Collected data entries:
╭──
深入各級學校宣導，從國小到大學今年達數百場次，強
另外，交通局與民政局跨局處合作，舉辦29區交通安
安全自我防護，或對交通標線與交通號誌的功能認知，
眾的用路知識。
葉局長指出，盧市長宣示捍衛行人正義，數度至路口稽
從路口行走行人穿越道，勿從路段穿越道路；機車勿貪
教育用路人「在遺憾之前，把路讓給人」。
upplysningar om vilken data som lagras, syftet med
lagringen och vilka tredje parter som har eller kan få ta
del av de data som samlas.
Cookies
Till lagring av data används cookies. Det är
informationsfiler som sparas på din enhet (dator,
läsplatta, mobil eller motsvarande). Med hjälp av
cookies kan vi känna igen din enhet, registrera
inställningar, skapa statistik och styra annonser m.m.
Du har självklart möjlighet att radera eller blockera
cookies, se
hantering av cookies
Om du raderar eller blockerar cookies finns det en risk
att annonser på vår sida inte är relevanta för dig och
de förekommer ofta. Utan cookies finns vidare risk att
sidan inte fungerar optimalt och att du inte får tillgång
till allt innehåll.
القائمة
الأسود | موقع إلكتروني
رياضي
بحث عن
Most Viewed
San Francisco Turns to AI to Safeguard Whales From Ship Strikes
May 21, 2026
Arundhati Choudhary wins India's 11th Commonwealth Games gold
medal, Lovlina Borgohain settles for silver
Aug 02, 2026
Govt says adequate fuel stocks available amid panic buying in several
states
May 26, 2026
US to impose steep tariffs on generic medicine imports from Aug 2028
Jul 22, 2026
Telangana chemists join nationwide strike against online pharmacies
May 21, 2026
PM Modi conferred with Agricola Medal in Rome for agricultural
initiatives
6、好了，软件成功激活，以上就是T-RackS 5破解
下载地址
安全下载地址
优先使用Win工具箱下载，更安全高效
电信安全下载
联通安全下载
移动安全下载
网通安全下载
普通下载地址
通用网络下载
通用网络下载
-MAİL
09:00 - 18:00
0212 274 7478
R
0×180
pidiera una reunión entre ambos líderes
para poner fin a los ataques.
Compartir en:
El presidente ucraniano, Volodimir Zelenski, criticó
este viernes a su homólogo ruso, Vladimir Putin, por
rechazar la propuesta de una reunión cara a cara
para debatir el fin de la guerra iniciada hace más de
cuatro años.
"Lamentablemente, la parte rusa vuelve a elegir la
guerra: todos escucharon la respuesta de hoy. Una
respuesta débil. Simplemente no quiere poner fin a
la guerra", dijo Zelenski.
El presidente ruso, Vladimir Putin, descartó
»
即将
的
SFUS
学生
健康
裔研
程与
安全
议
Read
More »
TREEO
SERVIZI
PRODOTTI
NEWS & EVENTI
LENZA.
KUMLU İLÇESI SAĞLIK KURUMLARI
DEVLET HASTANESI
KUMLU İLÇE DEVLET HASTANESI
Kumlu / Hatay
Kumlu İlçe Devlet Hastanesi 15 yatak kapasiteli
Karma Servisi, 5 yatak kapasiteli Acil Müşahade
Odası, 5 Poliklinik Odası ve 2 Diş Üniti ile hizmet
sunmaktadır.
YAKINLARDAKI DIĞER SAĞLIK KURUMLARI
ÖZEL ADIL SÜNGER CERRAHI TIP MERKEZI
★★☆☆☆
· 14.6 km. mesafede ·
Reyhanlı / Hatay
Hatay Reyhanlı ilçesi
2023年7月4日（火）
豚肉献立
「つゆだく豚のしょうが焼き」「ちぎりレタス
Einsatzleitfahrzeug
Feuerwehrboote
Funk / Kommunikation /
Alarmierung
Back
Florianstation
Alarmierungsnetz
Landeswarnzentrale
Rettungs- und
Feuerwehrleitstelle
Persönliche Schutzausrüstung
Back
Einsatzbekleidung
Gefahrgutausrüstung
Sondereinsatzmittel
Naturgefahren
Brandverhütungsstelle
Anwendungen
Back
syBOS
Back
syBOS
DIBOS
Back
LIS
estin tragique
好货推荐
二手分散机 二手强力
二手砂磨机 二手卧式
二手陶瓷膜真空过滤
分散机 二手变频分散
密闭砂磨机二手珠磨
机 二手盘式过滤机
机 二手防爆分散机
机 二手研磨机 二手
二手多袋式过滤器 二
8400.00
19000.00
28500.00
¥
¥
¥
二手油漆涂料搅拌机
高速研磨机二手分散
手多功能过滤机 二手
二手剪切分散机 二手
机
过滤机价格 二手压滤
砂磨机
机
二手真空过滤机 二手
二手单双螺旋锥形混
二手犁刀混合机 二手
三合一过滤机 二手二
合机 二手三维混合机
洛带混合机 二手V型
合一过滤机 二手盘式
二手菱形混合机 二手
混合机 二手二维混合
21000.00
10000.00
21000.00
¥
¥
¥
╰──
__ABOUT THIS TASK__. Say, as a bare number, how many lines above contain the word "KURUMLARI".

__PROBLEM SOLUTION__. 2